1. The main question in this anneal is, whether a holding No. 754 in the Nobadwip Municipality and named the Sribas Anginan is liable to pay the latrine tax. The learned District Judge has held it is not and it is contended that he is wrong. Section 321 of the Bengal Municipal Act provides that when a holding contains a dwelling-house or a privy it is assessable with latrine tax. The learned Judge has found there are no privies in the holding and that finding is final. He has also found that it does not contain a dwelling-house, because the houses in it are not used as permanent places of residence by any one but temporary shelter is afforded therein to pilgrims and guests during festivals. The question for decision is whether houses so used can be called dwelling-houses. The deed of endowment authorises the shehaits to allow pilgrims who do not find shelter anywhere else to stop here during festivals, receiving food from the institution and paying nothing either for food or residence.

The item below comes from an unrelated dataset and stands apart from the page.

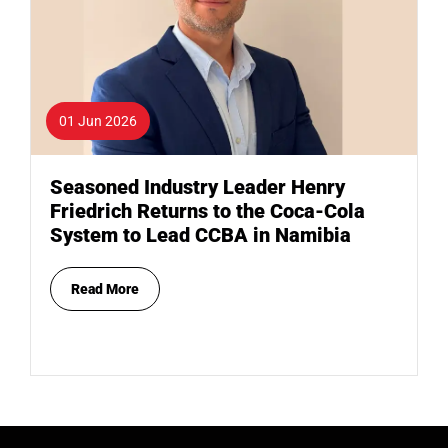
01 Jun 2026
Seasoned Industry Leader Henry
Friedrich Returns to the Coca-Cola
System to Lead CCBA in Namibia
Read More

2. There is no clear finding in this case, however, as to the extent to which pilgrims use this holding. It is not shown how long these houses are occupied in the whole year nor it is shown whether during their stay, they performed all natural functions within the holding or in any case what action the Municipality has to take for the purposes of conservancy. These things may require consideration in finding whether the pilgrims can be said to be using the premises as a dwelling-house, and there must be a clear finding on the evidence in the record on these matters.

3. It is contended also that between Sonar Gouranga and Sribas Anginan is a garden with a house and that house was intended by the endower to be the residence of the shehaits. The first Court found that it was so used and must, therefore, attract the application of Section 321. The second Court, however, says nothing about this garden house. It, no doubt, says that No. 754 does not contain a dwelling-house but in dealing with the matter it refers to the residence of the pilgrims only., I think the lower Appellate Court has not considered the case of the house intended for the residence of the shehaits and whether it was used by the shehaits for their residence. There was some dispute as to whether the said house was included in No. 754 and the lower Appellate Court has not made that clear. The judgment is, therefore, defective and we direct that the lower Appellate Court do try on the evidence on the record (1) whether the house intended for the residence of the shehaits is in holding No. 754 and whether it is used as their residence by the shehaits; (2) what is the extent to which the premises are used by pilgrims. The lower Appellate Court will come to findings on the above two points and send up the findings with the record within one month from the arrival of the record there.

4. There is a cross-appeal that No. 754 should have been completely exempted as the learned Judge about the close of his judgment says: The ordinary use of the place was as a place of public worship. Its partial and temporary use as a dwelling house was something extraordinary, something out of its ordinary use,' and this is tantamount to saying that it was exclusively set apart for public use. I do not think this is a correct view of the matter. It does not amount to saying that the land was exclusively set apart for public worship and that is sufficient to dispose of the cross appeal and the cross-appeal is dismissed with costs. The costs of the appeal will abide, the result.